The Real Upside — It Funds the Hobby Entirely

For most fish keepers who start selling on AquaLots, the initial goal is not to build a business. It is to stop the hobby costing so much. A breeding operation that generates £200 to £400 per month covers electricity, food, equipment upgrades, and new stock — easily. At that point the hobby costs nothing. Every tank upgrade, every new species you want to try, every piece of equipment you have been putting off — it is all funded by the fish you are already keeping.

Many sellers then find themselves scaling up not because they set out to build a fish business, but because they enjoyed the selling side, had a good response from buyers, and found themselves reinvesting naturally. A one-tank shrimp setup becomes two tanks. Two becomes four. Four becomes a dedicated fish room. It happens gradually, driven by interest and early success rather than a business plan.

If your aim is simply to offset the cost of the hobby, AquaLots provides the infrastructure to do that from your very first sale. If your aim is to build something larger, the platform scales with you. Either way, the starting point is the same — set up your account, breed quality stock, present it well, and let the buyers come to you.

Getting Started

The best time to start is before you have anything to sell.
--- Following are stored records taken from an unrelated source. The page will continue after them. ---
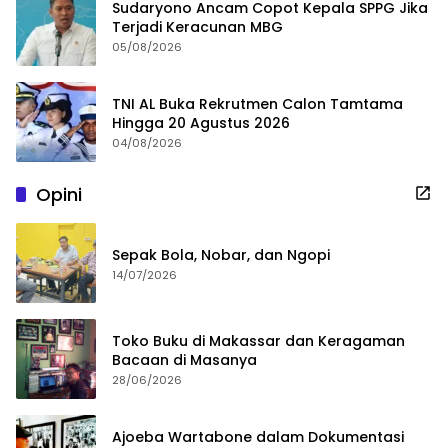
Sudaryono Ancam Copot Kepala SPPG Jika
Terjadi Keracunan MBG
05/08/2026
TNI AL Buka Rekrutmen Calon Tamtama
Hingga 20 Agustus 2026
04/08/2026
Opini
Sepak Bola, Nobar, dan Ngopi
14/07/2026
Toko Buku di Makassar dan Keragaman
Bacaan di Masanya
28/06/2026
Ajoeba Wartabone dalam Dokumentasi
Set up your AquaLots account now, complete your profile, and connect Stripe so you are ready to list the moment you have stock. Read the Seller Guide to understand how listings work, what makes a listing perform well, and how the legal side applies to your situation.

Then choose your first species. If you are already keeping shrimp, start there. If you have a breeding pair of plecos, start there. The best species to begin with is whichever one you already have and already understand. Knowledge of your livestock is what separates a successful seller from one who struggles — and as a fish keeper, you already have that knowledge. You just need to put it to work.